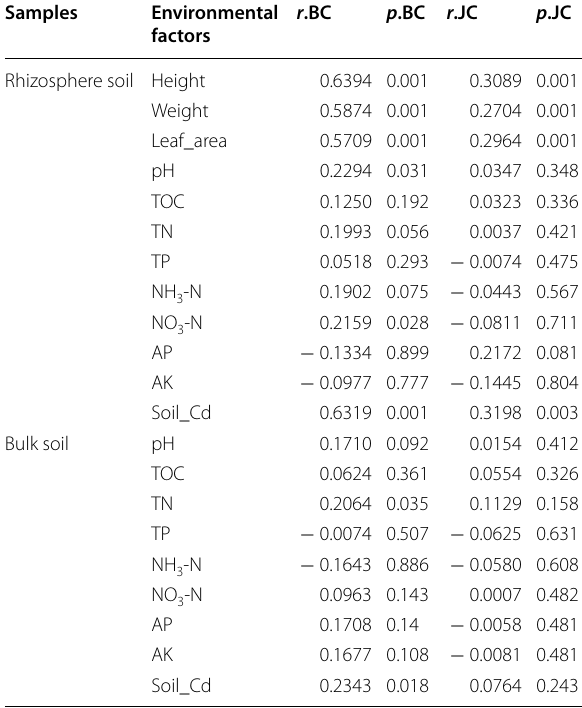
Table 1 Mantel analysis of the relationship between the soil bacterial community structure in B. napus and environmental factors based on Bray Curtis (BC) and Jaccard (JC) method Samples Environmental r .BC p .BC r factors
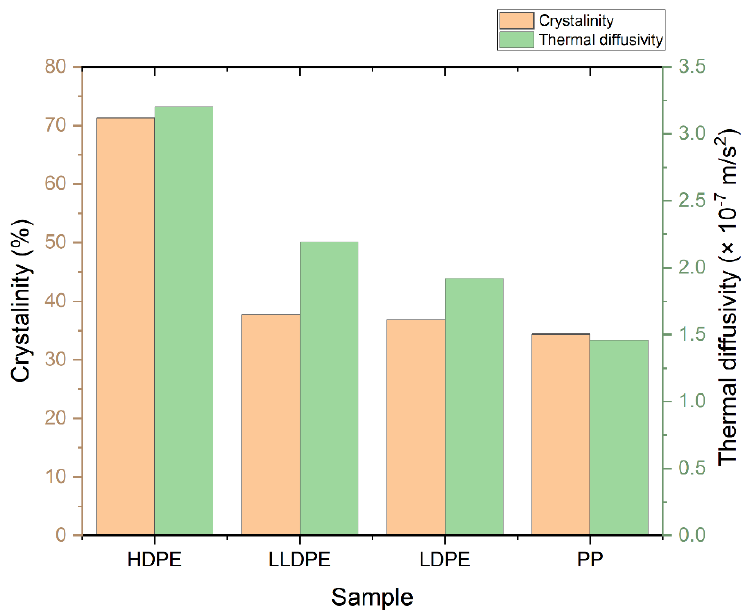
Figure 11. The percentage crystallinity and D of polyolefins.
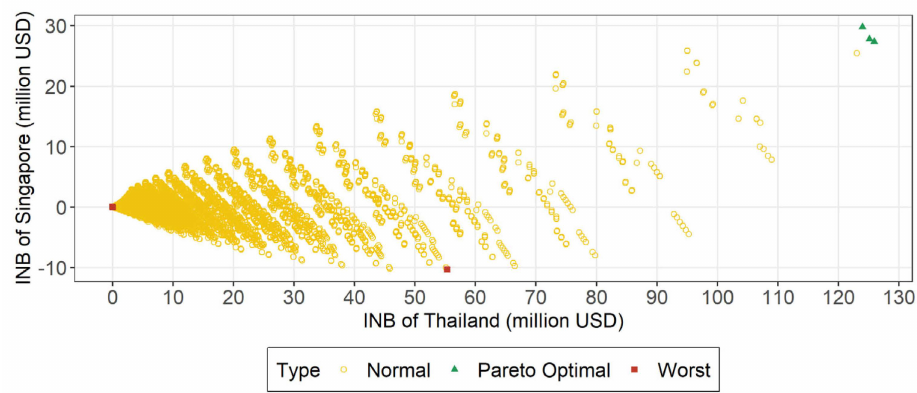
Figure 3. Incremental net benefit of Singapore and Thailand under all bilateral policy options, with Pareto optimal policies and worst policies highlighted. Abbreviations: SG, Singapore; TH, Thailand; INB, incremental net benefit; PO, Pareto optimal; m, million. Horizon: 1 month. Unit of INB for horizontal and vertical axes: million USD. Each hollow dot represents one bilateral policy option. The horizontal coordinate is the INB of TH and the vertical coordinate is the INB of SG. Three PO policy pairs are highlighted as triangle dots: (i) Both TH and SG do not require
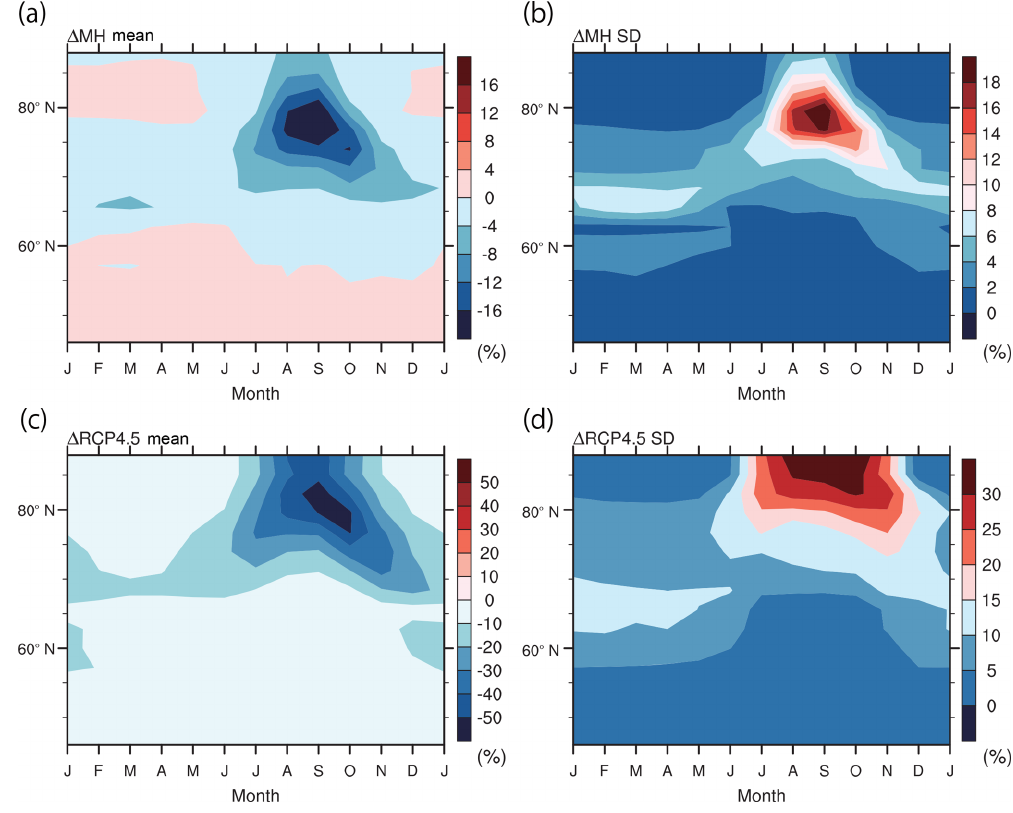
Figure 11. Same as in Fig. 6 but for the sea ice concentration (%) (north of 60 ◦ N). All 10 models listed in Table 2 are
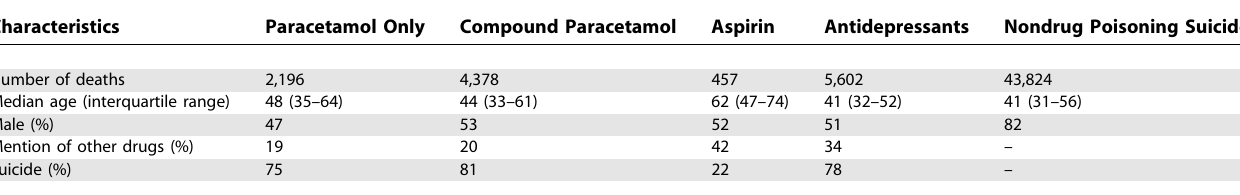
Table 3. Number of Deaths, Median Age, and Percentages: Male, Mentions of Other Drugs, and Suicides, England and Wales 1993–2004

● ● ● ● ●

### TASK TO COMPLETE
The answer is the records above, repeated exactly, with no picture in it.

### RESPONSE FOR THIS EXERCISE
Table 1 Mantel analysis of the relationship between the soil bacterial community structure in B. napus and environmental factors based on Bray Curtis (BC) and Jaccard (JC) method Samples Environmental r .BC p .BC r factors
Figure 11. The percentage crystallinity and D of polyolefins.
Figure 3. Incremental net benefit of Singapore and Thailand under all bilateral policy options, with Pareto optimal policies and worst policies highlighted. Abbreviations: SG, Singapore; TH, Thailand; INB, incremental net benefit; PO, Pareto optimal; m, million. Horizon: 1 month. Unit of INB for horizontal and vertical axes: million USD. Each hollow dot represents one bilateral policy option. The horizontal coordinate is the INB of TH and the vertical coordinate is the INB of SG. Three PO policy pairs are highlighted as triangle dots: (i) Both TH and SG do not require
Figure 11. Same as in Fig. 6 but for the sea ice concentration (%) (north of 60 ◦ N). All 10 models listed in Table 2 are
Table 3. Number of Deaths, Median Age, and Percentages: Male, Mentions of Other Drugs, and Suicides, England and Wales 1993–2004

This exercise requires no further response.